• **EXERCISE DETAILS**
Write out all the records below again, swapping every "catalogue / barcode" for "catalog number" and changing nothing else.

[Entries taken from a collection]
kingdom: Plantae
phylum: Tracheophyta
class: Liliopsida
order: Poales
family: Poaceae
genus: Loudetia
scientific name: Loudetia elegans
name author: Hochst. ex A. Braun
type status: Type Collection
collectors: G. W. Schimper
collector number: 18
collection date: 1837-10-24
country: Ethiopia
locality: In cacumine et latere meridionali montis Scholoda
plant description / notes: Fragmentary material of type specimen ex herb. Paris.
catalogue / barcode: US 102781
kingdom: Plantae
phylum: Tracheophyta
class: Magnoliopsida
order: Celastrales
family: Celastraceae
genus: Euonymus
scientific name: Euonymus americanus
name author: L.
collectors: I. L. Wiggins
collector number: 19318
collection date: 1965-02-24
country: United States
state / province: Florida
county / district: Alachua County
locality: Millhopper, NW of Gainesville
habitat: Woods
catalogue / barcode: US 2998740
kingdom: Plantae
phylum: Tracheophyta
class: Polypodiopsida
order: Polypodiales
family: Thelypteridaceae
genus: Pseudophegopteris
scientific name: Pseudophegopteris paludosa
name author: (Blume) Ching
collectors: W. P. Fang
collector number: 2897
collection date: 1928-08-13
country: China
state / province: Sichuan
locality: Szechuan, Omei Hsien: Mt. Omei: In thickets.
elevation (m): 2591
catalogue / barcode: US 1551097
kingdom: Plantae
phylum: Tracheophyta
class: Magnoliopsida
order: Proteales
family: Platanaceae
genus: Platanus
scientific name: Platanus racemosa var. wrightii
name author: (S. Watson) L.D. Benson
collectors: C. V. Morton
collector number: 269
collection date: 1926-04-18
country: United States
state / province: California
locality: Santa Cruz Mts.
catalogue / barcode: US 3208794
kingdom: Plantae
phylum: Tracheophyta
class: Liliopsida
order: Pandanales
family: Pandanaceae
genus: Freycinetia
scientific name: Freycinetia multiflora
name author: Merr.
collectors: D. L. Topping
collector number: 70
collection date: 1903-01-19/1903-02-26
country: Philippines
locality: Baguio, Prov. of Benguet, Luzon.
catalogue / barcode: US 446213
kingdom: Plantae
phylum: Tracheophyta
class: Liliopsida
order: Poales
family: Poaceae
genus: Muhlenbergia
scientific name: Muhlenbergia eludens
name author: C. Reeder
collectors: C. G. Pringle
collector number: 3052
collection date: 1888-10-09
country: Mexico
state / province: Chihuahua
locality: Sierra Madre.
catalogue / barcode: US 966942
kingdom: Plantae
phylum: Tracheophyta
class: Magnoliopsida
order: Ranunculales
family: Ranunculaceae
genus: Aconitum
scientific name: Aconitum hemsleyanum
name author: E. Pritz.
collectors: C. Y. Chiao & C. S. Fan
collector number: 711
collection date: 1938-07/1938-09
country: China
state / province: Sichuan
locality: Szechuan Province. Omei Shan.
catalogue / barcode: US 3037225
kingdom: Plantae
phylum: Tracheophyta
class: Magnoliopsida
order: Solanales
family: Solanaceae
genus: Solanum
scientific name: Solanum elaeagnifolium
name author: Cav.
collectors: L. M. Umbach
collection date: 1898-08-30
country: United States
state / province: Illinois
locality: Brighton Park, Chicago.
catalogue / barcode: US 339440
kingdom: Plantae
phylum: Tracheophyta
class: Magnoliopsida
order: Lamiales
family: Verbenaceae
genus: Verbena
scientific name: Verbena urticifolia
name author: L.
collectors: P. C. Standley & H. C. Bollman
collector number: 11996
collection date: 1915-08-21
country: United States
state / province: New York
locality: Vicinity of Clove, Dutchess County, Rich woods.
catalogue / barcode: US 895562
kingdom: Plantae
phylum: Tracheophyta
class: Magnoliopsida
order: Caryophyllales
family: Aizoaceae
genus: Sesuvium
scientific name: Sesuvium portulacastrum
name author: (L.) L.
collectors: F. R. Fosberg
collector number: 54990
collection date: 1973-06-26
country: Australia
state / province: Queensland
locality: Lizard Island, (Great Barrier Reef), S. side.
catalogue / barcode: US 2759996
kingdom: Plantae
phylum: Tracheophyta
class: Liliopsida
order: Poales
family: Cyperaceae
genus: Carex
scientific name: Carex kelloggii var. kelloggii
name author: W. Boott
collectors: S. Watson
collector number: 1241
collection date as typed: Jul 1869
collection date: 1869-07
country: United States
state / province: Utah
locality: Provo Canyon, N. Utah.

• **RESPONSE TO THIS TASK**
kingdom: Plantae
phylum: Tracheophyta
class: Liliopsida
order: Poales
family: Poaceae
genus: Loudetia
scientific name: Loudetia elegans
name author: Hochst. ex A. Braun
type status: Type Collection
collectors: G. W. Schimper
collector number: 18
collection date: 1837-10-24
country: Ethiopia
locality: In cacumine et latere meridionali montis Scholoda
plant description / notes: Fragmentary material of type specimen ex herb. Paris.
catalog number: US 102781
kingdom: Plantae
phylum: Tracheophyta
class: Magnoliopsida
order: Celastrales
family: Celastraceae
genus: Euonymus
scientific name: Euonymus americanus
name author: L.
collectors: I. L. Wiggins
collector number: 19318
collection date: 1965-02-24
country: United States
state / province: Florida
county / district: Alachua County
locality: Millhopper, NW of Gainesville
habitat: Woods
catalog number: US 2998740
kingdom: Plantae
phylum: Tracheophyta
class: Polypodiopsida
order: Polypodiales
family: Thelypteridaceae
genus: Pseudophegopteris
scientific name: Pseudophegopteris paludosa
name author: (Blume) Ching
collectors: W. P. Fang
collector number: 2897
collection date: 1928-08-13
country: China
state / province: Sichuan
locality: Szechuan, Omei Hsien: Mt. Omei: In thickets.
elevation (m): 2591
catalog number: US 1551097
kingdom: Plantae
phylum: Tracheophyta
class: Magnoliopsida
order: Proteales
family: Platanaceae
genus: Platanus
scientific name: Platanus racemosa var. wrightii
name author: (S. Watson) L.D. Benson
collectors: C. V. Morton
collector number: 269
collection date: 1926-04-18
country: United States
state / province: California
locality: Santa Cruz Mts.
catalog number: US 3208794
kingdom: Plantae
phylum: Tracheophyta
class: Liliopsida
order: Pandanales
family: Pandanaceae
genus: Freycinetia
scientific name: Freycinetia multiflora
name author: Merr.
collectors: D. L. Topping
collector number: 70
collection date: 1903-01-19/1903-02-26
country: Philippines
locality: Baguio, Prov. of Benguet, Luzon.
catalog number: US 446213
kingdom: Plantae
phylum: Tracheophyta
class: Liliopsida
order: Poales
family: Poaceae
genus: Muhlenbergia
scientific name: Muhlenbergia eludens
name author: C. Reeder
collectors: C. G. Pringle
collector number: 3052
collection date: 1888-10-09
country: Mexico
state / province: Chihuahua
locality: Sierra Madre.
catalog number: US 966942
kingdom: Plantae
phylum: Tracheophyta
class: Magnoliopsida
order: Ranunculales
family: Ranunculaceae
genus: Aconitum
scientific name: Aconitum hemsleyanum
name author: E. Pritz.
collectors: C. Y. Chiao & C. S. Fan
collector number: 711
collection date: 1938-07/1938-09
country: China
state / province: Sichuan
locality: Szechuan Province. Omei Shan.
catalog number: US 3037225
kingdom: Plantae
phylum: Tracheophyta
class: Magnoliopsida
order: Solanales
family: Solanaceae
genus: Solanum
scientific name: Solanum elaeagnifolium
name author: Cav.
collectors: L. M. Umbach
collection date: 1898-08-30
country: United States
state / province: Illinois
locality: Brighton Park, Chicago.
catalog number: US 339440
kingdom: Plantae
phylum: Tracheophyta
class: Magnoliopsida
order: Lamiales
family: Verbenaceae
genus: Verbena
scientific name: Verbena urticifolia
name author: L.
collectors: P. C. Standley & H. C. Bollman
collector number: 11996
collection date: 1915-08-21
country: United States
state / province: New York
locality: Vicinity of Clove, Dutchess County, Rich woods.
catalog number: US 895562
kingdom: Plantae
phylum: Tracheophyta
class: Magnoliopsida
order: Caryophyllales
family: Aizoaceae
genus: Sesuvium
scientific name: Sesuvium portulacastrum
name author: (L.) L.
collectors: F. R. Fosberg
collector number: 54990
collection date: 1973-06-26
country: Australia
state / province: Queensland
locality: Lizard Island, (Great Barrier Reef), S. side.
catalog number: US 2759996
kingdom: Plantae
phylum: Tracheophyta
class: Liliopsida
order: Poales
family: Cyperaceae
genus: Carex
scientific name: Carex kelloggii var. kelloggii
name author: W. Boott
collectors: S. Watson
collector number: 1241
collection date as typed: Jul 1869
collection date: 1869-07
country: United States
state / province: Utah
locality: Provo Canyon, N. Utah.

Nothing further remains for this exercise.